# Killer Rest House? (Generation V's New Evil Team: Team Elderly)



## Blaziking the God General (Jul 16, 2008)

Hmm, so I decided to play around with Advance Map and make a massive Safari zone. So I made a Rest House (Like the ones in R/B/Y), and it looks like a condo. Then I got this really weird idea: What if there was a mini plot that the rest house was run by evil old ladies who invite people in and kill them?

I've been up too late.

But what would you think of that happening in a Pokemon game?


----------



## Flora (Jul 16, 2008)

*Re: Killer Rest House?*

...There's an idea.

AND it would employ an evil lady leader!  YAY!


----------



## Blaziking the God General (Jul 16, 2008)

*Re: Killer Rest House?*

I know. It could be the birth of a new evil team! *gasp* TEAM ELDERLY!!

Prepare for...er...what was that again?
Trouble!
What was that sonny?
Trouble! Prepare for trouble!
Why? Are you here to take my money? MUGGERS!! MUGGERS!!!

:D I see a birth of the next generation in progress.


----------



## Flora (Jul 16, 2008)

*Re: Killer Rest House?*

I think the "evil" old lady should actually be a smart young lady. ^^

Or...she's possessed by an evil dictator lady!

*...*

Or by Ash's constant antagonistic evil dictator king.

*I LOVE YOU.*

...


----------



## Blaziking the God General (Jul 16, 2008)

*Re: Killer Rest House?*

Yeah! That would mean that she would be the first female evil team leader! Of course, battles would be weird.

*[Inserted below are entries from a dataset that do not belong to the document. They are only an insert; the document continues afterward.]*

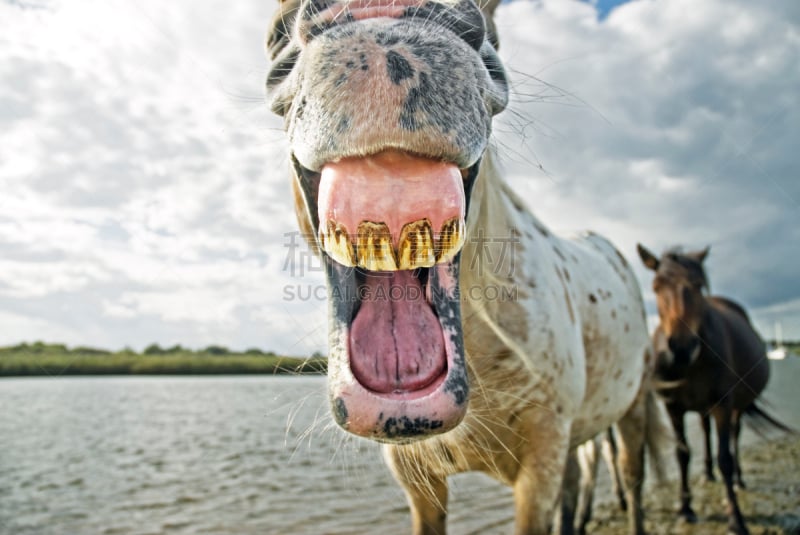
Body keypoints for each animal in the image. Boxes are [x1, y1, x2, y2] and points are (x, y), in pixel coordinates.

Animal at [268, 2, 668, 532]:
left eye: (491, 19)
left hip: (632, 407)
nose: (382, 21)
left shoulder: (542, 454)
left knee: (633, 477)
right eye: (276, 30)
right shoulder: (416, 475)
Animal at [636, 246, 788, 535]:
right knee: (705, 432)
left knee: (736, 436)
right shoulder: (673, 407)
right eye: (656, 286)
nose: (681, 347)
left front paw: (735, 518)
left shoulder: (723, 404)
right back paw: (707, 474)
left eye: (697, 285)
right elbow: (682, 454)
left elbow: (725, 457)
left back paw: (739, 480)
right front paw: (685, 508)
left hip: (736, 406)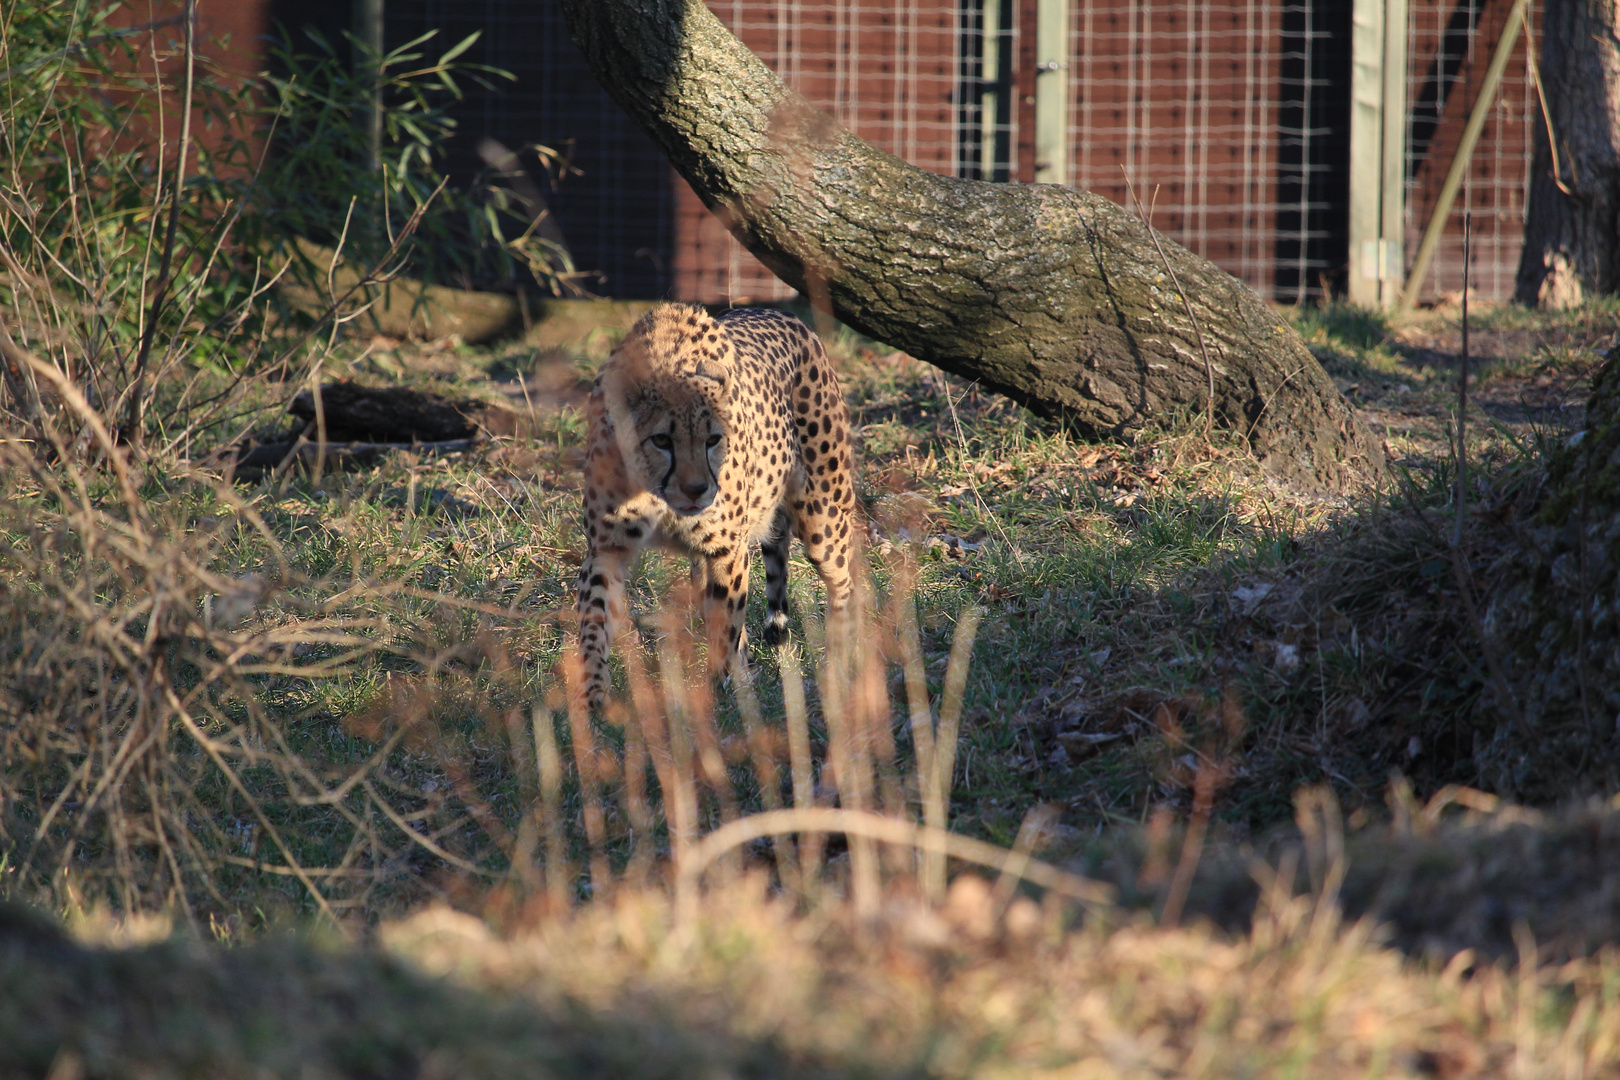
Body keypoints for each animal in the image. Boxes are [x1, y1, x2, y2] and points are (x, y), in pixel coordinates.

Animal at [579, 304, 861, 709]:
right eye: (661, 440)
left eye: (713, 439)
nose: (697, 490)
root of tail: (778, 312)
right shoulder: (606, 548)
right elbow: (594, 618)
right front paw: (593, 696)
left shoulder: (728, 549)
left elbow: (726, 623)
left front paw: (725, 691)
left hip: (824, 516)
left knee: (843, 582)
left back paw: (840, 657)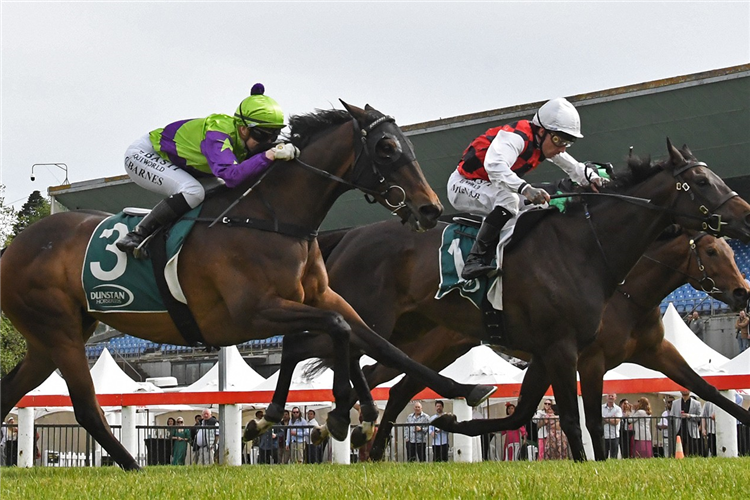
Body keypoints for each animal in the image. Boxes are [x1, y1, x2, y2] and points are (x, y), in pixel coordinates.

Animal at [0, 103, 500, 470]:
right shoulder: (251, 313)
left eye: (405, 144)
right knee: (87, 408)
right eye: (386, 147)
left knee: (11, 390)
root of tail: (14, 248)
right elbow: (339, 330)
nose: (429, 208)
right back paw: (135, 467)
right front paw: (341, 413)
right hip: (60, 332)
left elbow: (372, 340)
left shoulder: (322, 297)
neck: (271, 218)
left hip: (50, 339)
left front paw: (461, 389)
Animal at [308, 142, 750, 460]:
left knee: (393, 386)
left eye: (730, 252)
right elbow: (578, 420)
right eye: (702, 181)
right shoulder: (571, 353)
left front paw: (455, 425)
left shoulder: (633, 350)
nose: (742, 291)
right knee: (359, 367)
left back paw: (365, 438)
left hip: (426, 342)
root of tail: (346, 236)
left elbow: (707, 389)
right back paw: (342, 426)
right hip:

Team Elderly Grunt would like to battle!

That sounds odd.


----------



## iLike2EatPiez (Jul 16, 2008)

*Re: Killer Rest House?*

I think that's a GREAT idea! Seriously. It would be a heck of a lot more creative/interesting/fun than Team Galactic after all these boring enemy teams. I think Team Elderly should use Magikarps. And never evolve them. Not even the head of Team Elderly would have a Gyarados. Just a Magikarp or two at Lv.50. What a challenge!

Team Elderly Leader sent out Magikarp! Magikarp used Splash! But nothing happened! Magikarp used Splash! But nothing happened! Magikarp used Splash! But nothing happened!


----------



## ZimD (Jul 16, 2008)

*Re: Killer Rest House?*

Best thread *ever.*

What would their evil plot be? To get their drivers licenses back? To get young people to stop playing their 8-track rock and roll tapes so loud? To get people to help them across the street? Or worst of all... to make their grandchildren call once in a while?


----------



## Blaziking the God General (Jul 16, 2008)

*Re: Killer Rest House?*

Hmm, maybe they wanted to get to some legendary who would give them eternal youth!

I think that all of the grunts should be in wheelchairs and stuff.

Oh! And then we can have this rest home full of people that become minions! :D


----------



## Hawkfish (Jul 16, 2008)

*Re: Killer Rest House?*

The greatest Evil team ever. Team Elederly would pwn.


----------



## Tailsy (Jul 16, 2008)

This just reminds me of Hell's Grannies. XD


----------